**Required action A:** Translate into Spanish this sentence from the biostatistics abstracts: "A GWAS-SNP serves as an auxiliary covariate in inferring association between a sequence variant and a normally distributed quantitative trait (QT)."
**Required action B:** Output the part of the biostatistics abstracts from "We evaluate two-phase" to "or SNP-sampling counterparts.", copied exactly.

**Given text:**
##############################
2016-Biostatistics: Methodological Innovation 2


Biostatistics: Methodological Innovation 2 
Chair: Andrea Benedetti (McGill University) 
[PDF]

ASHLEY BONNER, McMaster University
Inference for Model Parameters in Sparse Canonical Correlation using Resampling Techniques [PDF]
 
Sparse canonical correlation analysis (sCCA) is a multivariate method that uses latent variables to explore sparse and complex associations between high-dimensional data types. Currently, there are limited inferential strategies to accompany the estimated loading values that researchers depend on to determine whether, and to what extent, each variable contributes to the latent relationship. Through simulation, we evaluate the performance of re-sampling techniques, including the non-parametric bootstrap, to explore distributional properties and create confidence intervals for sCCA loading values. Under certain data conditions, re-sampling may offer a means to infer some level of confidence in the complex relationships returned from sCCA. 
 
OSVALDO ESPIN-GARCIA, University of Toronto and Lunenfeld-Tanenbaum Research Institute
Two-Phase Designs for Joint Quantitative-Trait-Dependent and GWAS-SNP-Dependent Sampling in Post-GWAS Regional Sequencing  [PDF]
 
We evaluate two-phase designs to follow up findings from genomewide association study (GWAS) when regional sequencing in the entire cohort is too expensive. We develop a novel EM-estimation under a semiparametric maximum likelihood formulation tailored for post-GWAS inference. A GWAS-SNP serves as an auxiliary covariate in inferring association between a sequence variant and a normally distributed quantitative trait (QT). We perform simulations to quantify efficiency and power of QT-SNP joint sampling under alternative sample allocations. A joint allocation balanced on GWAS-SNP genotype and extreme-QT strata yields power improvements compared to marginal QT or SNP-sampling counterparts.
##############################
**Extracted material:**

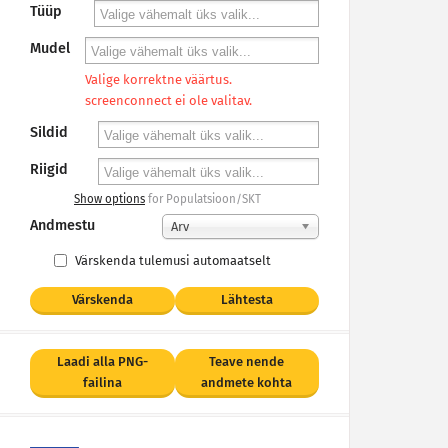
Tüüp
Mudel
Valige korrektne väärtus.
screenconnect ei ole valitav.
Sildid
Riigid
Show options
for Populatsioon/SKT
Andmestu
Arv
Värskenda tulemusi automaatselt
Värskenda
Lähtesta
Laadi alla PNG-
Teave nende
failina
andmete kohta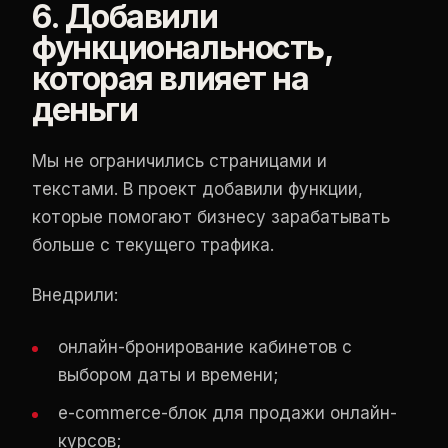
6. Добавили
функциональность,
которая влияет на
деньги
Мы не ограничились страницами и
текстами. В проект добавили функции,
которые помогают бизнесу зарабатывать
больше с текущего трафика.
Внедрили:
онлайн-бронирование кабинетов с
выбором даты и времени;
e-commerce-блок для продажи онлайн-
курсов;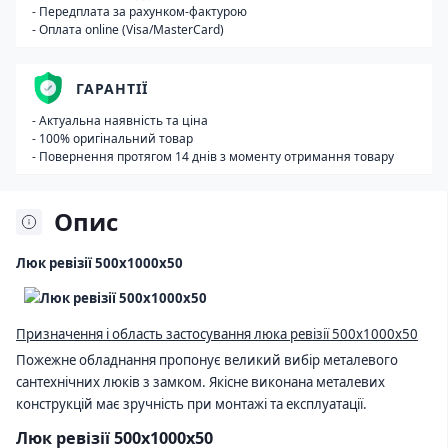
- Передплата за рахунком-фактурою
- Оплата online (Visa/MasterCard)
ГАРАНТІЇ
- Актуальна наявність та ціна
- 100% оригінальний товар
- Повернення протягом 14 днів з моменту отримання товару
Опис
Люк ревізії 500х1000х50
Призначення і область застосування люка ревізії 500х1000х50
Пожежне обладнання пропонує великий вибір металевого
сантехнічних люків з замком. Якісне виконана металевих
конструкцій має зручність при монтажі та експлуатації.
Люк ревізії 500х1000х50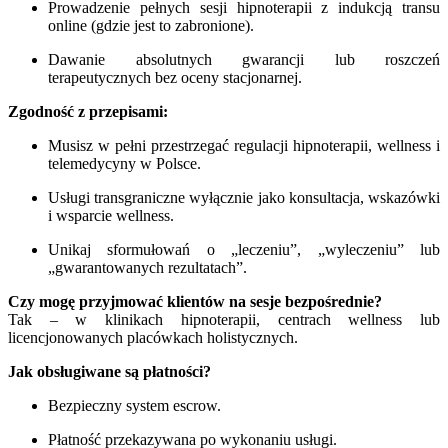
Prowadzenie pełnych sesji hipnoterapii z indukcją transu
online (gdzie jest to zabronione).
Dawanie absolutnych gwarancji lub roszczeń
terapeutycznych bez oceny stacjonarnej.
Zgodność z przepisami:
Musisz w pełni przestrzegać regulacji hipnoterapii, wellness i
telemedycyny w Polsce.
Usługi transgraniczne wyłącznie jako konsultacja, wskazówki
i wsparcie wellness.
Unikaj sformułowań o „leczeniu”, „wyleczeniu” lub
„gwarantowanych rezultatach”.
Czy mogę przyjmować klientów na sesje bezpośrednie?
Tak – w klinikach hipnoterapii, centrach wellness lub
licencjonowanych placówkach holistycznych.
Jak obsługiwane są płatności?
Bezpieczny system escrow.
Płatność przekazywana po wykonaniu usługi.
##############################
**Exercise answer A:** Un SNP de GWAS sirve como covariable auxiliar para inferir la asociación entre una variante de secuencia y un rasgo cuantitativo (QT) con distribución normal.

**Exercise answer B:**
We evaluate two-phase designs to follow up findings from genomewide association study (GWAS) when regional sequencing in the entire cohort is too expensive. We develop a novel EM-estimation under a semiparametric maximum likelihood formulation tailored for post-GWAS inference. A GWAS-SNP serves as an auxiliary covariate in inferring association between a sequence variant and a normally distributed quantitative trait (QT). We perform simulations to quantify efficiency and power of QT-SNP joint sampling under alternative sample allocations. A joint allocation balanced on GWAS-SNP genotype and extreme-QT strata yields power improvements compared to marginal QT or SNP-sampling counterparts.